Match perdu 3-0 sur tapis vert ? Matches suivants à jouer sur terrain neutre ? Les jets de pétards sur le gardien de Lyon Anthony Lopes lors d'une rencontre finalement interrompue le 3 décembre pourraient coûter cher au FC Metz, convoqué jeudi devant la commission de discipline de la Ligue (LFP).

La Ligue a promis "l'intransigeance". Les images, choquantes, sont restées dans toutes les mémoires. Alors que le FC Metz vient pourtant d'ouvrir le score, des jets pétards répétés visent Anthony Lopes, gardien remplaçant des champions d'Europe portugais, y compris quand il est à terre. Ce Metz-Lyon de la 16e journée de L1 est alors d'abord interrompu provisoirement vers 20h30. Puis la partie est arrêtée définitivement vers 21h20 par l'arbitre Lionel Jaffredo. Le soir même la Ligue promet d'être "intransigeante" dans "la suite donnée à ce dossier". Sans attendre le jugement final, au vu "de la gravité des faits", son instance disciplinaire ferme d'ailleurs le 8 décembre à titre conservatoire, "dans sa totalité", la tribune Est d'où sont partis les pétards.

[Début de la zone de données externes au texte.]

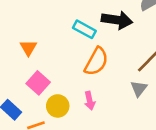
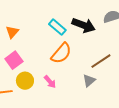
pink arrow: (90, 101) -> (50, 82), turned -40

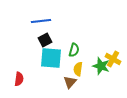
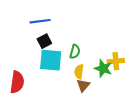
yellow cross: (113, 59) -> (116, 61), turned -35
red semicircle: (19, 79) -> (17, 82), size x1.5
brown triangle: (70, 82) -> (83, 85), moved

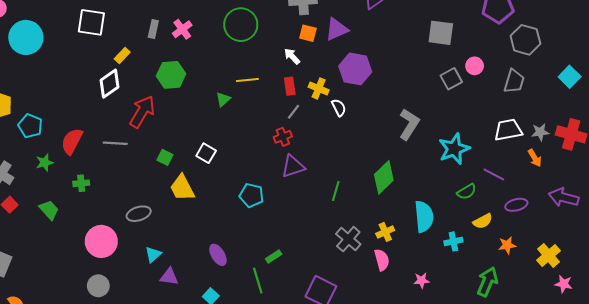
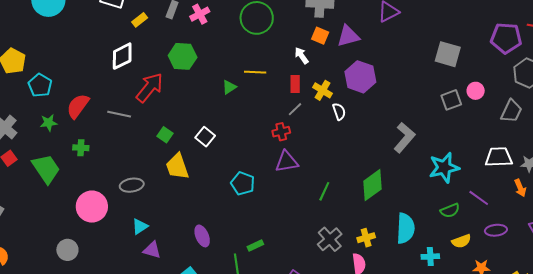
yellow rectangle: (122, 56) -> (140, 20), moved
green trapezoid: (49, 210) -> (46, 169), size x1.5
gray circle: (98, 286) -> (67, 250), moved

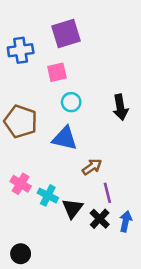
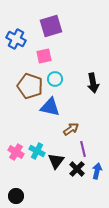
blue cross: (21, 50) -> (16, 39), turned 36
brown pentagon: (21, 122) -> (30, 86), moved
pink cross: (21, 184) -> (16, 152), moved

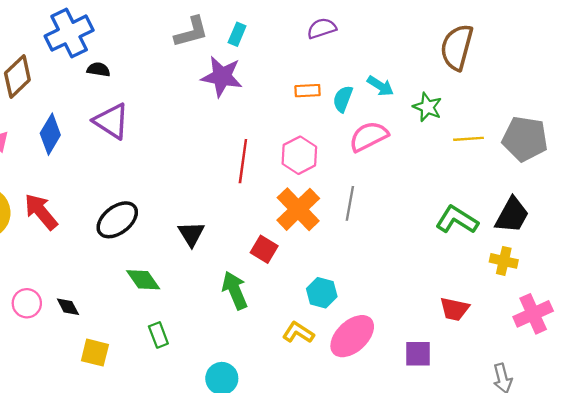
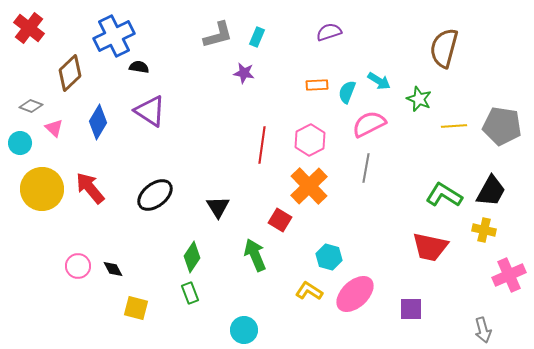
purple star: (222, 77) -> (244, 73), size x0.6
gray line: (350, 203) -> (366, 168), moved
green diamond: (143, 280) -> (192, 257), moved, turned 68
red trapezoid: (454, 309) -> (430, 247), moved, size x1.4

Le stade St-Symphorien suspendu ? Le club lorrain risque gros. Le président de Metz Bernard Serin, qui sera présent devant l'organe disciplinaire jeudi soir, espère que le match sera donné à rejouer. Mais le règlement prévoit aussi que le match peut être donné perdu 3-0 sur tapis vert (article 547 du règlement de la LFP : "match perdu par pénalité au club dont la responsabilité est établie"). Sans compter une sanction qui pourrait aller du maintien du huis-clos partiel à un huis-clos total pour quelques rencontres à venir, voire à la suspension du stade Saint-Symphorien. Dans ce cas, Metz serait contraint de disputer sur terrain neutre le ou les matches à domicile initialement programmés.

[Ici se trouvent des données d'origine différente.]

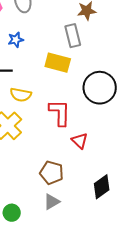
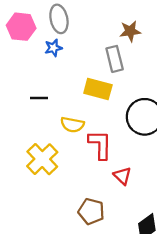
blue star: (16, 40) -> (53, 48), moved
yellow semicircle: (21, 95) -> (72, 125), moved

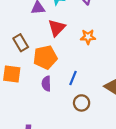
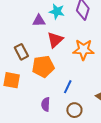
orange star: (88, 37) -> (83, 50), size x1.5
purple semicircle: (46, 84) -> (46, 104), moved

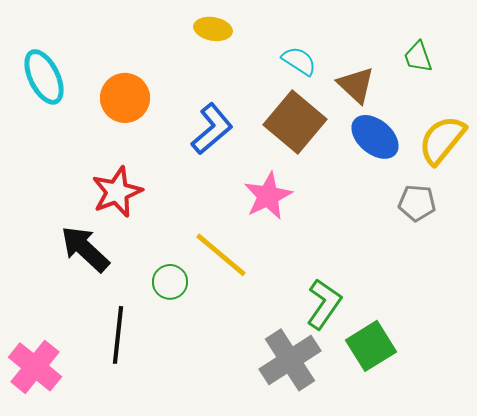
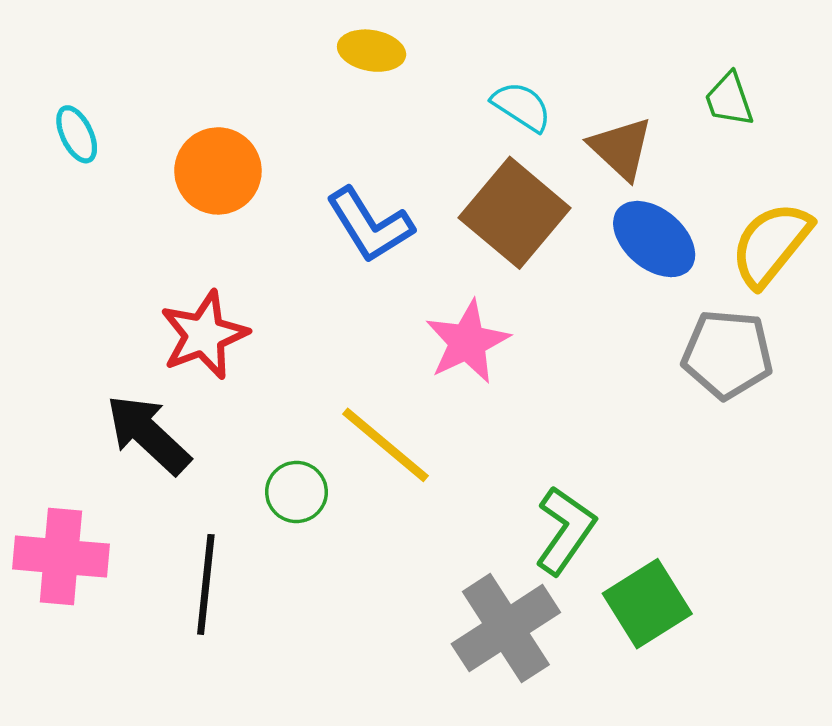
cyan ellipse: (44, 77) -> (77, 134), size x0.6
blue L-shape: (212, 129) -> (370, 225), turned 98
gray pentagon: (417, 203) -> (727, 354), size x1.4
pink cross: (35, 367) -> (61, 557), moved, turned -34

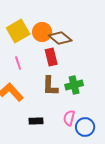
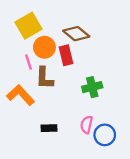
orange circle: (42, 32) -> (44, 47), moved
brown L-shape: (50, 86) -> (44, 78), moved

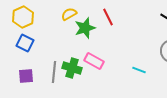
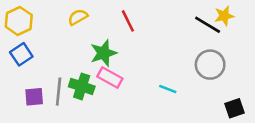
green star: (85, 28) -> (103, 53), moved
blue square: (25, 43) -> (21, 54), turned 30
purple square: (26, 76) -> (34, 97), moved

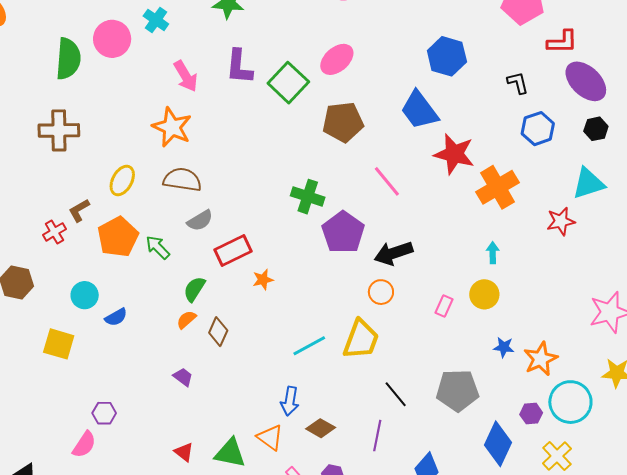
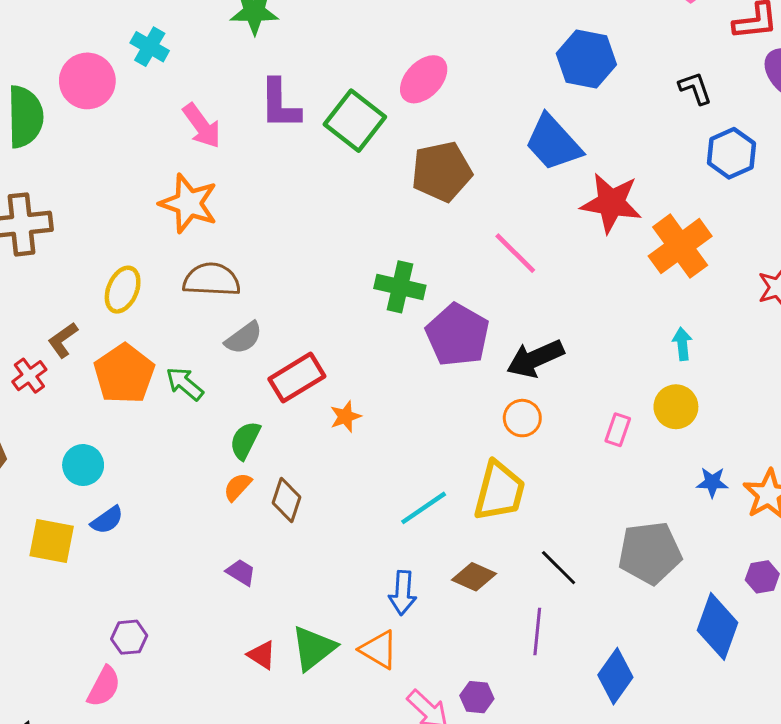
blue semicircle: (116, 317) -> (107, 520), moved
brown diamond: (321, 428) -> (474, 577), moved
red triangle: (184, 452) -> (262, 655), moved
green triangle: (230, 453) -> (314, 648), moved, turned -44

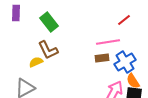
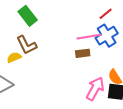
blue cross: (125, 62) -> (107, 36), moved

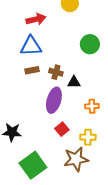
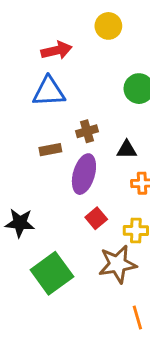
brown rectangle: (32, 70) -> (50, 150), moved
brown cross: (56, 72) -> (87, 131), turned -32
black triangle: (74, 82) -> (127, 150), moved

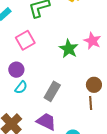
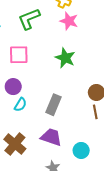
pink square: (25, 40) -> (19, 55), turned 36
pink star: (92, 41) -> (69, 21), moved

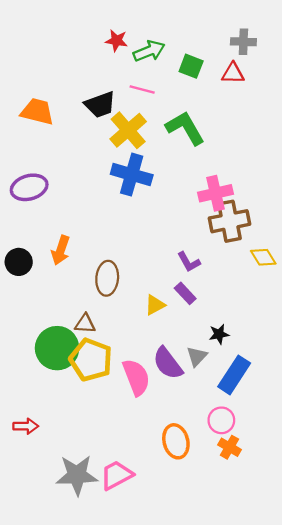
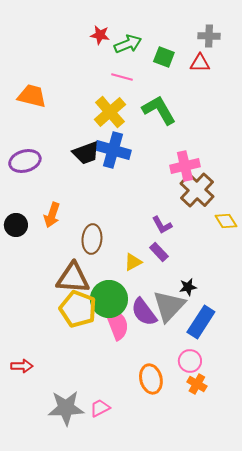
black trapezoid: (100, 105) -> (86, 153), moved
brown cross: (229, 221) -> (197, 190), turned -36
brown triangle: (85, 324) -> (73, 278), size x1.8
green circle: (57, 348) -> (109, 299), moved
gray triangle: (197, 356) -> (169, 306), size x1.8
pink trapezoid: (116, 475) -> (100, 408), size x0.7

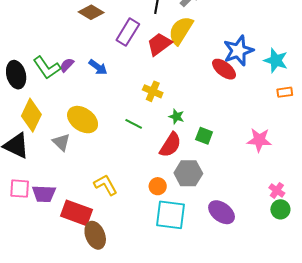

Un précédent avec Furiani. Des précédents existent. Le stade Armand-Cesari de Furiani en avait fait les frais, en mars 2015, à la suite d'incidents survenus lors de la réception de Nice, grand rival de Bastia. En conséquence, le club corse avait "reçu" Guingamp au stade Parsemain de Fos-sur-Mer à la fin du mois, sous des trombes d'eau et, sans supporters, dans une ambiance lugubre.